Another study assessed the effectiveness of counselling low-back pain patients, with 20% as blue-collar workers, who expressed concern over continuing their current job (Jensen et al., 2011). The control group was assigned to usual care, whereas the intervention involved an initial counselling session with an occupational physician, a workplace visit if necessary, a 6-week status interview, focusing predominantly on adherence and compliance with the plan, and a 3-month follow-up with the occupational physician. Improvements of the trial were demonstrated in the intervention group only. This group experienced a reduction in pain, of clinical significance, and an increase in physical function. The benefits shown from the intervention were due to the counselling sessions that provided advice and guidance on meeting worksite barriers and encouraging physical activity. A limitation of the study was the participants and assessors being non-blind to the treatment. For this reason, it is important that further research is done in this area to prevent biased results. However, it provides an important insight into the effect that two short counselling sessions could potentially have on reducing disability and increasing function in blue-collar pain patients.

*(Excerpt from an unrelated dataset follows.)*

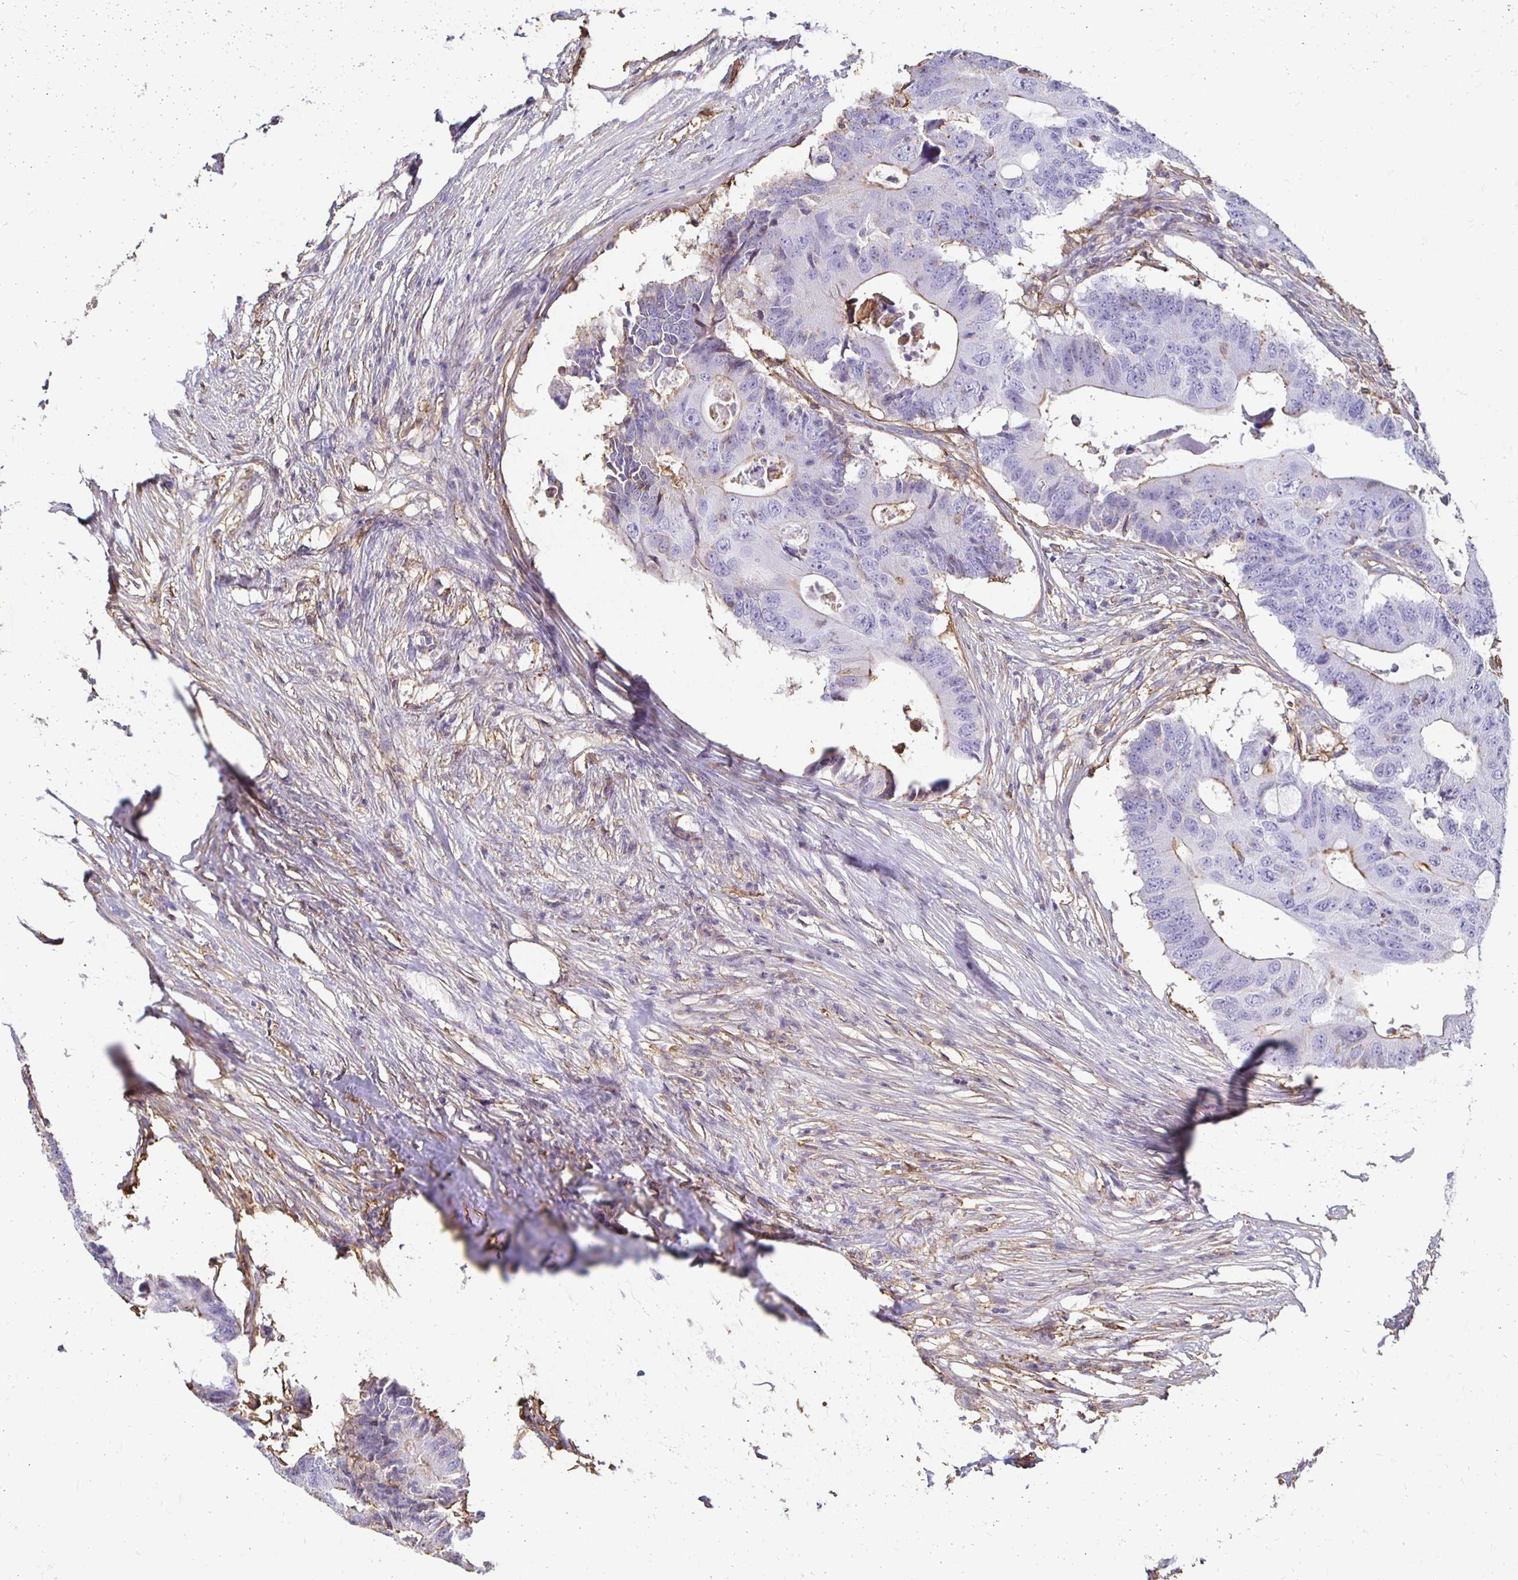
{"staining": {"intensity": "weak", "quantity": "<25%", "location": "cytoplasmic/membranous"}, "tissue": "colorectal cancer", "cell_type": "Tumor cells", "image_type": "cancer", "snomed": [{"axis": "morphology", "description": "Adenocarcinoma, NOS"}, {"axis": "topography", "description": "Colon"}], "caption": "Immunohistochemical staining of human adenocarcinoma (colorectal) shows no significant expression in tumor cells.", "gene": "TAS1R3", "patient": {"sex": "male", "age": 71}}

Despite the lack of research on pain interventions, it is important to be aware of what is currently available, and to allow future research to develop from this in a relevant, and often over-looked, field. Conclusion
Having discussed and reviewed the relevant, recent literature on the topic of lifestyle behaviour interventions in blue-collar males, it is undoubtable that more research is required. There has been an abundance of research in the past, identifying the specific health risks that arise in, and are potentially caused by, the workplace. There have also been interventions carried out in the workplace, with more directed on occupations in general, but still with some focused on blue-collar workers. However, after review of the more recent literature, it is clear that very little research has attempted, on a large-scale, to improve these health risks. This review concludes that there is a solid basis for conducting research into improving the blue-collar workplace, and that this demographic should be of highest priority to focus on. From the research that has been conducted, interventions aimed at increasing and motivating physical activity, as well as counselling or social support for mental health, at the workplace, would be the most beneficial in decreasing lifestyle health risks in these workers.